Irvan mengatakan saat ini pemerintah telah mulai membangun kanal informasi yang akan berisi tentang seluruh informasi terkait  kualitas udara dan penyusunan Grand Design Pengendalian Pencemaran Udara (GDPPU) dan Sistem  Dispersi Sumber Pencemar yang menjadi bagian amar putusan majelis hakim.  

Irvan berharap peristiwa ini dapat mengakselerasi kualitas udara menjadi lebih baik di kota-kota besar,  khususnya DKI Jakarta.

“Sudah seharusnya warga Indonesia berhak untuk memperoleh udara bersih  dan sehat,” katanya.

Menurut dr. Alvi Muldani, Relawan dan Konsultan Kesehatan  Yayasan Alam Sehat Lestari (ASRI) menyebut particulate matter atau PM2,5 sebagai polutan yang paling mengancam kesehatan warga. Polutan berukuran kecil ini dapat menembus paru-paru dan dialirkan oleh pembuluh  darah ke seluruh tubuh. Pada tahun 2013, World Health Organization (WHO) mengklasifikasikan PM2,5 sebagai zat penyebab kanker. 

Alvi mengatakan, saat ini kadar PM2,5 di ibu kota kerap jauh di atas ambang batas baku mutu udara ambien. Hari ini, misalnya, Jakarta mencatat  kadar PM2,5 sebesar 26,9 ug/m3. Jumlah itu enam kali lipat standar tahunan WHO terbaru di level 15 mikrogram per meter kubik untuk batas  harian dan 5 mikrogram untuk batas rata-rata tahunan.

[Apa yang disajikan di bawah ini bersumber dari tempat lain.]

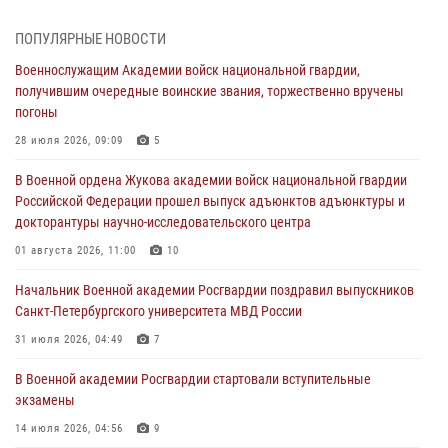
сборов 2026 года
27 июля 2026, 14:49
7
ПОПУЛЯРНЫЕ НОВОСТИ
Военнослужащим Академии войск национальной гвардии,
Военная академия информирует!
получившим очередные воинские звания, торжественно вручены
23 июля 2026, 04:51
погоны
Курсант Военной академии войск национальной гвардии принял
28 июля 2026, 09:09
5
участие в профориентационной встрече в Иверском городке
В Военной ордена Жукова академии войск национальной гвардии
22 июля 2026, 09:41
6
Российской Федерации прошел выпуск адъюнктов адъюнктуры и
докторантуры научно-исследовательского центра
Мастер‑класс по стрельбе: точность, тактика, профессионализм
01 августа 2026, 11:00
10
20 июля 2026, 11:17
8
Начальник Военной академии Росгвардии поздравил выпускников
108 лет со дня образования подразделений связи войск
Санкт-Петербургского университета МВД России
15 июля 2026, 17:03
31 июля 2026, 04:49
7
В Военной академии Росгвардии стартовали вступительные
экзамены
14 июля 2026, 04:56
9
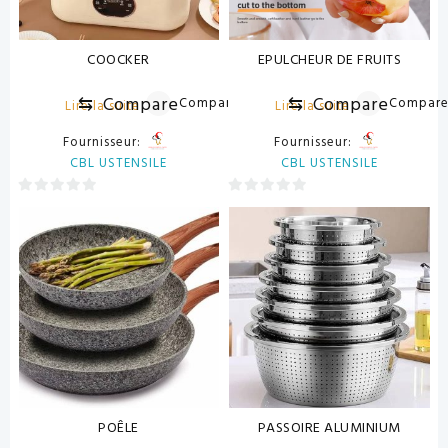
COOCKER
EPULCHEUR DE FRUITS
⇆
Compare
⇆
Compare
Compare
Compar
Lire la suite
Lire la suite
Fournisseur:
Fournisseur:
CBL USTENSILE
CBL USTENSILE
0
0
sur
sur
5
5
POÊLE
PASSOIRE ALUMINIUM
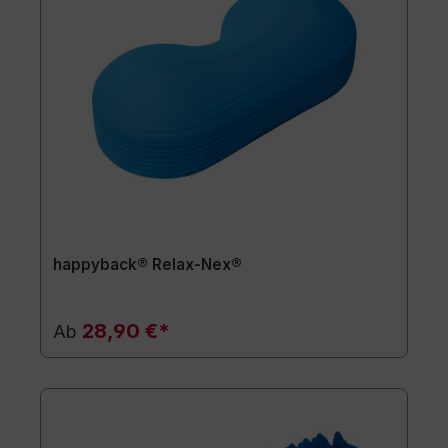
happyback® Relax-Nex®
28,90 €*
Ab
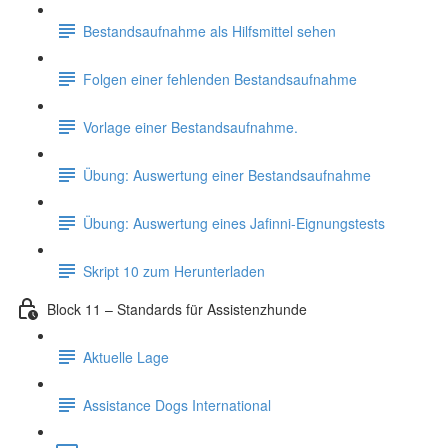
Bestandsaufnahme als Hilfsmittel sehen
Folgen einer fehlenden Bestandsaufnahme
Vorlage einer Bestandsaufnahme.
Übung: Auswertung einer Bestandsaufnahme
Übung: Auswertung eines Jafinni-Eignungstests
Skript 10 zum Herunterladen
Block 11 – Standards für Assistenzhunde
Aktuelle Lage
Assistance Dogs International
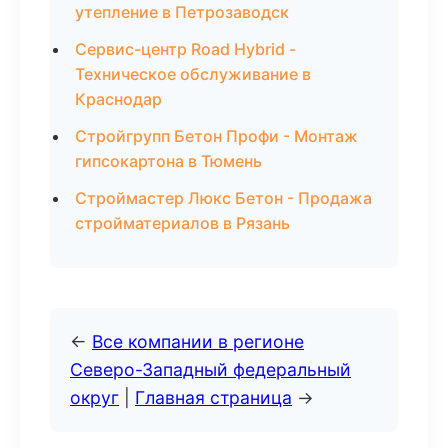
утепление в Петрозаводск
Сервис-центр Road Hybrid -
Техническое обслуживание в
Краснодар
Стройгрупп Бетон Профи - Монтаж
гипсокартона в Тюмень
Строймастер Люкс Бетон - Продажа
стройматериалов в Рязань
←
Все компании в регионе
Северо-Западный федеральный
округ
|
Главная страница
→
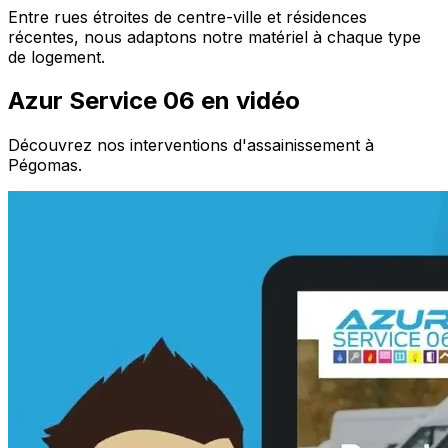
Entre rues étroites de centre-ville et résidences
récentes, nous adaptons notre matériel à chaque type
de logement.
Azur Service 06 en vidéo
Découvrez nos interventions d'assainissement à
Pégomas.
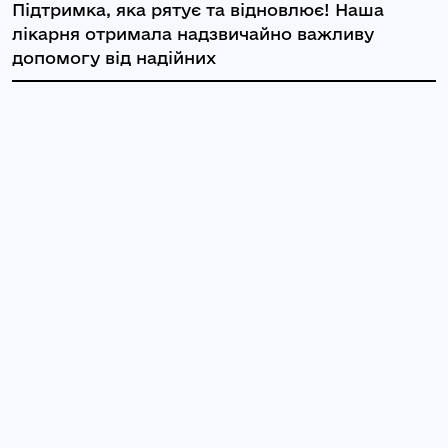
Підтримка, яка рятує та відновлює! Наша
лікарня отримала надзвичайно важливу
допомогу від надійних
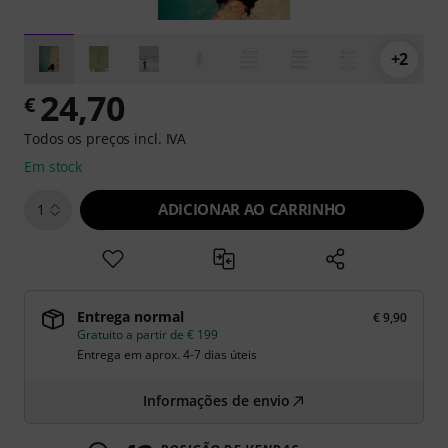
+2
24,70
€
Todos os preços incl. IVA
Em stock
ADICIONAR AO CARRINHO
1
Entrega normal
€ 9,90
Gratuito a partir de € 199
Entrega em aprox. 4-7 dias úteis
Informações de envio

“Keberadaannya yang tidak disadari dan penyakitnya tidak spesifik membuat kita cenderung abai dengan polutan sebagai salah satu penyebab utama masalah kesehatan,” kata dr. Alvi.

“Padahal ini bisa menyebabkan  gangguan perkembangan janin, iritasi mata dan saluran napas, kanker paru, penyakit otak  degenerative, bahkan penurunan performa atlet karena mereka bernapas 20 kali lebih banyak  dibanding orang normal, sehingga berisiko untuk 20 kali lipat terpapar polusi,“ paparnya.

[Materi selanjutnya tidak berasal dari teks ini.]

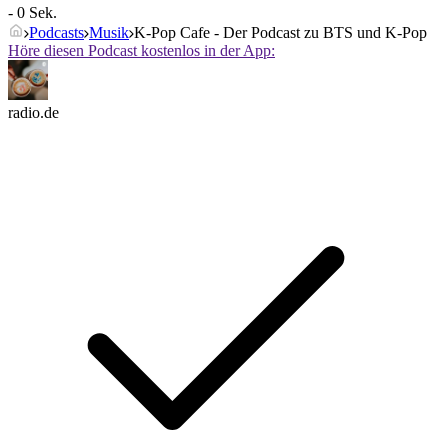
- 0 Sek.
Podcasts
Musik
K-Pop Cafe - Der Podcast zu BTS und K-Pop
Höre diesen Podcast kostenlos in der App:
radio.de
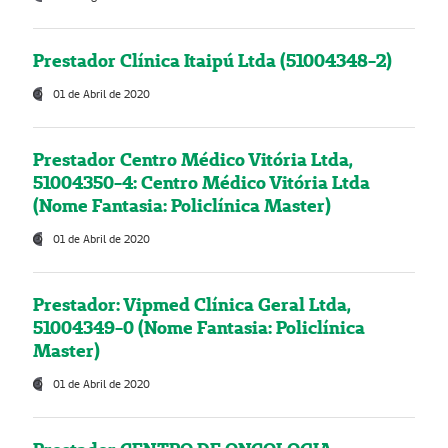
Prestador Clínica Itaipú Ltda (51004348-2)
01 de Abril de 2020
Prestador Centro Médico Vitória Ltda,
51004350-4: Centro Médico Vitória Ltda
(Nome Fantasia: Policlínica Master)
01 de Abril de 2020
Prestador: Vipmed Clínica Geral Ltda,
51004349-0 (Nome Fantasia: Policlínica
Master)
01 de Abril de 2020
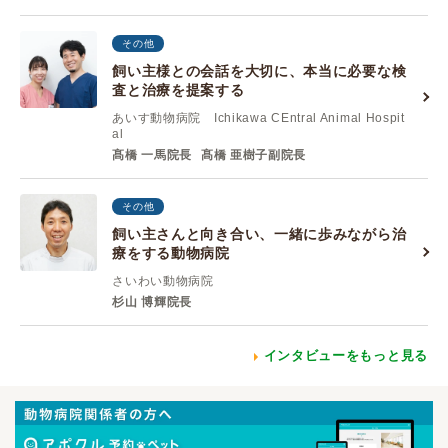
その他
飼い主様との会話を大切に、本当に必要な検
査と治療を提案する
あいす動物病院 Ichikawa CEntral Animal Hospit
al
髙橋 一馬院長
髙橋 亜樹子副院長
その他
飼い主さんと向き合い、一緒に歩みながら治
療をする動物病院
さいわい動物病院
杉山 博輝院長
インタビューをもっと見る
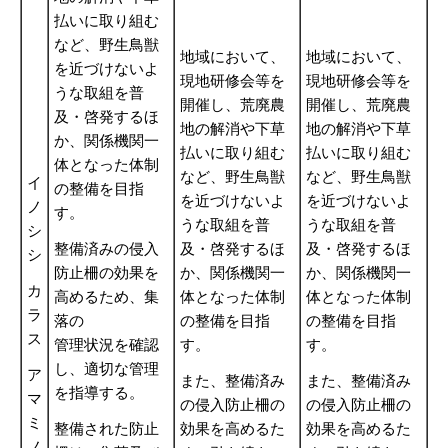
払いに取り組む
など、野生鳥獣
地域において、
地域において、
を近づけないよ
現地研修会等を
現地研修会等を
うな取組を普
開催し、荒廃農
開催し、荒廃農
及・啓発するほ
地の解消や下草
地の解消や下草
か、関係機関一
払いに取り組む
払いに取り組む
体となった体制
など、野生鳥獣
など、野生鳥獣
イ
の整備を目指
を近づけないよ
を近づけないよ
ノ
す。
うな取組を普
うな取組を普
シ
整備済みの侵入
及・啓発するほ
及・啓発するほ
シ
防止柵の効果を
か、関係機関一
か、関係機関一
カ
高めるため、集
体となった体制
体となった体制
ラ
落の
の整備を目指
の整備を目指
ス
管理状況を確認
す。
す。
し、適切な管理
ア
また、整備済み
また、整備済み
を指導する。
マ
の侵入防止柵の
の侵入防止柵の
ミ
整備された防止
効果を高めるた
効果を高めるた
ノ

Sementara itu Direktur Yayasan Indonesia Cerah Adhityani Putri mendesak pemerintah pusat maupun daerah serius menangani masalah pencemaran udara di Jakarta.

Menurutnya, situasi darurat kesehatan masyarakat akibat polusi udara  serta minimnya perhatian pemerintah menjadi faktor utama dari 32 warga negara yang tergabung  dalam Koalisi Ibu Kota mengajukan gugatan ke pengadilan pada 2019. Gugatan ini dimenangkan warga September lalu.

“Harapan kami adalah agar pemerintah pusat dan daerah menanggapi dengan mendalam untuk langkah-langkah mitigasinya,” pungkasnya.